BRIEF
Your copy should hold only the lines from the one holding "pyautogui.click(459, 276)" through the last line of the records below, both included, each exact and with no pictures.

[Saved entries]
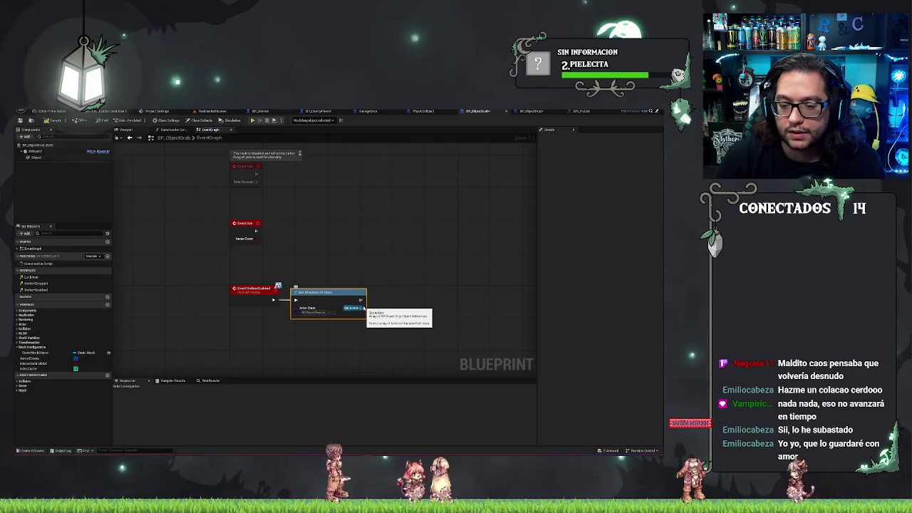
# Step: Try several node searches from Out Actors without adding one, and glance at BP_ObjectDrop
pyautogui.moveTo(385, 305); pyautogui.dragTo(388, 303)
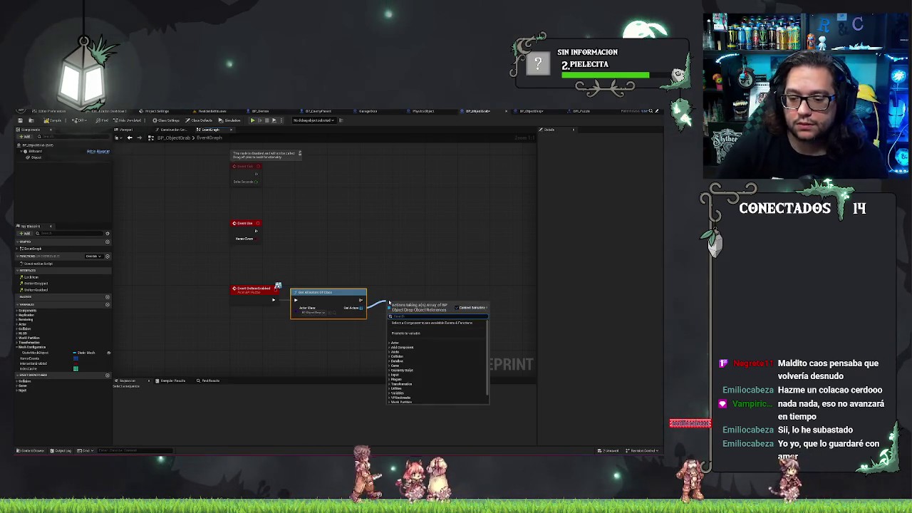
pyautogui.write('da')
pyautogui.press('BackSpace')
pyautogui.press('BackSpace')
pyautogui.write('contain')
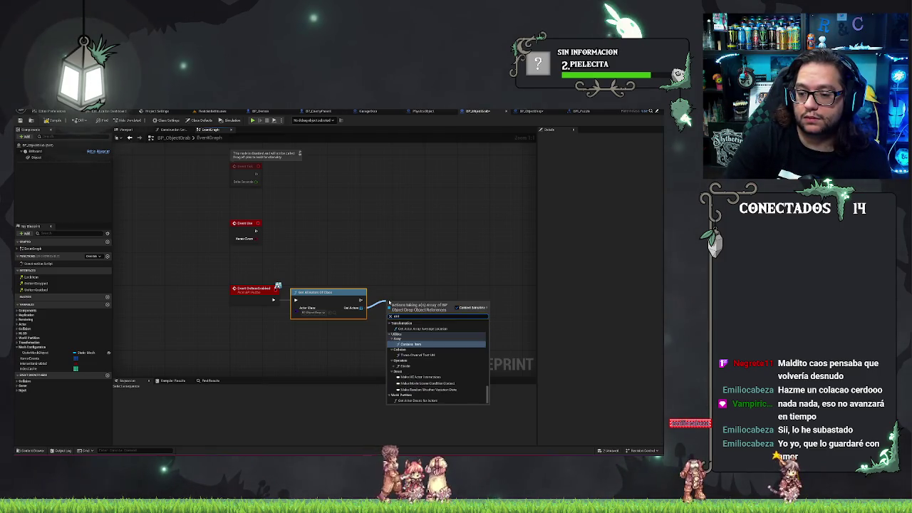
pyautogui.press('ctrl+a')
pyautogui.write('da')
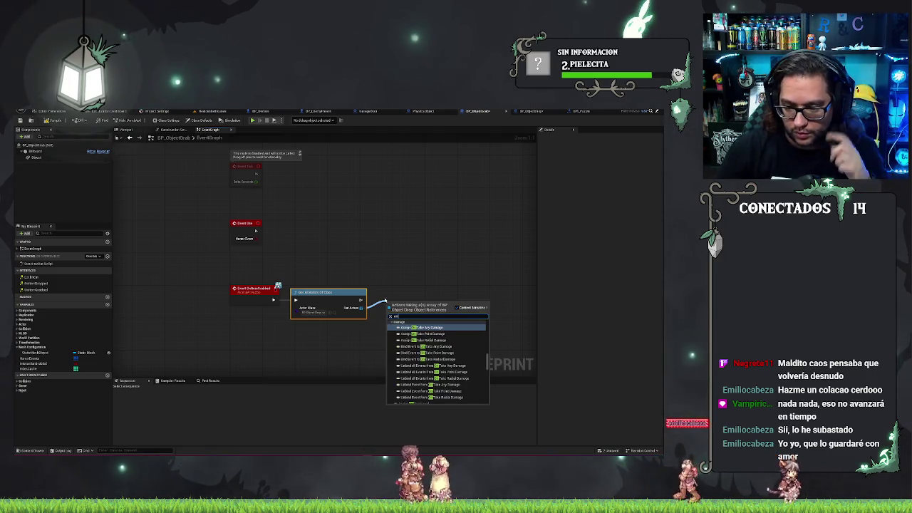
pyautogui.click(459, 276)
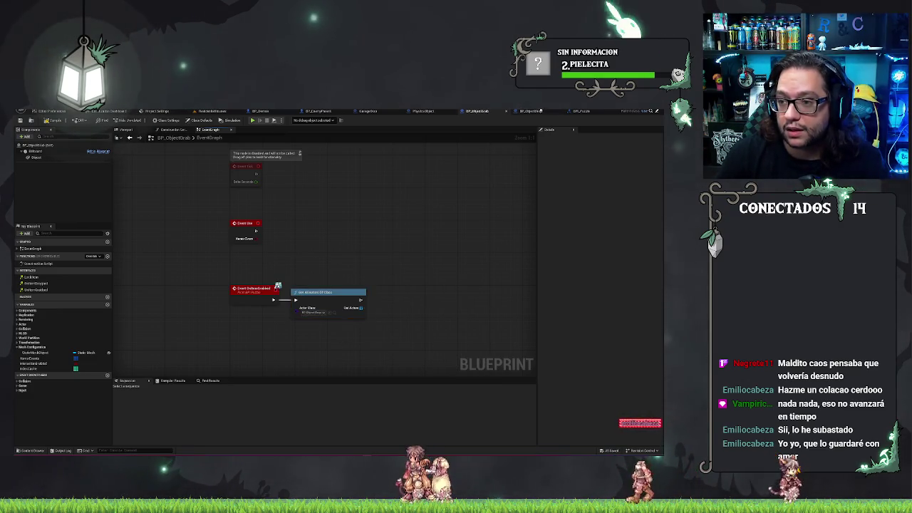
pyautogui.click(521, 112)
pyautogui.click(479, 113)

RESULT OF THE TASK
pyautogui.click(459, 276)
pyautogui.click(521, 112)
pyautogui.click(479, 113)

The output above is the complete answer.